-- Given passage --
"""

CAUTION: collect can crash the driver when called upon an RDD with massively many elements.
So, it is better to use other diplaying actions like take or takeOrdered as follows:

Let us look at the getNumPartitions action in detail and return here to try out the example codes.


// <Ctrl+Enter> to evaluate this cell and find the number of partitions in RDD x
x.getNumPartitions 

We can see which elements of the RDD are in which parition by calling glom() before collect().

glom() flattens elements of the same partition into an Array.


x.glom().collect() // glom() flattens elements on the same partition

Thus from the output above, Array[Array[Int]] = Array(Array(1), Array(2, 3)), we know that 1 is in one partition while 2 and 3 are in another partition.

You Try!

"""

-- Information shown --
"""

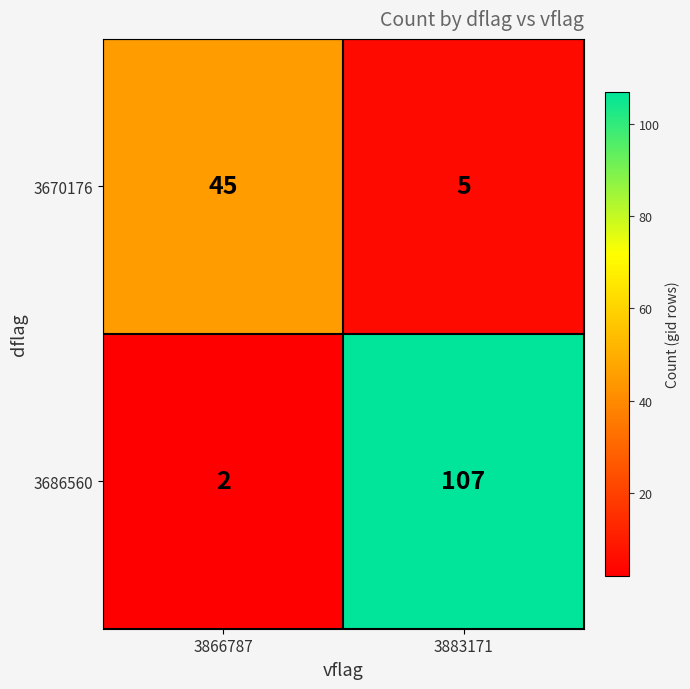

The 3670176 series shows 7 at 3883171. True or false?

False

"""

-- Work required --
In the passage on Spark RDD partitions, what does glom() do? This material has nothing to do with the passage on Spark RDD partitions.

-- Written solution --
It flattens elements of the same partition into an Array.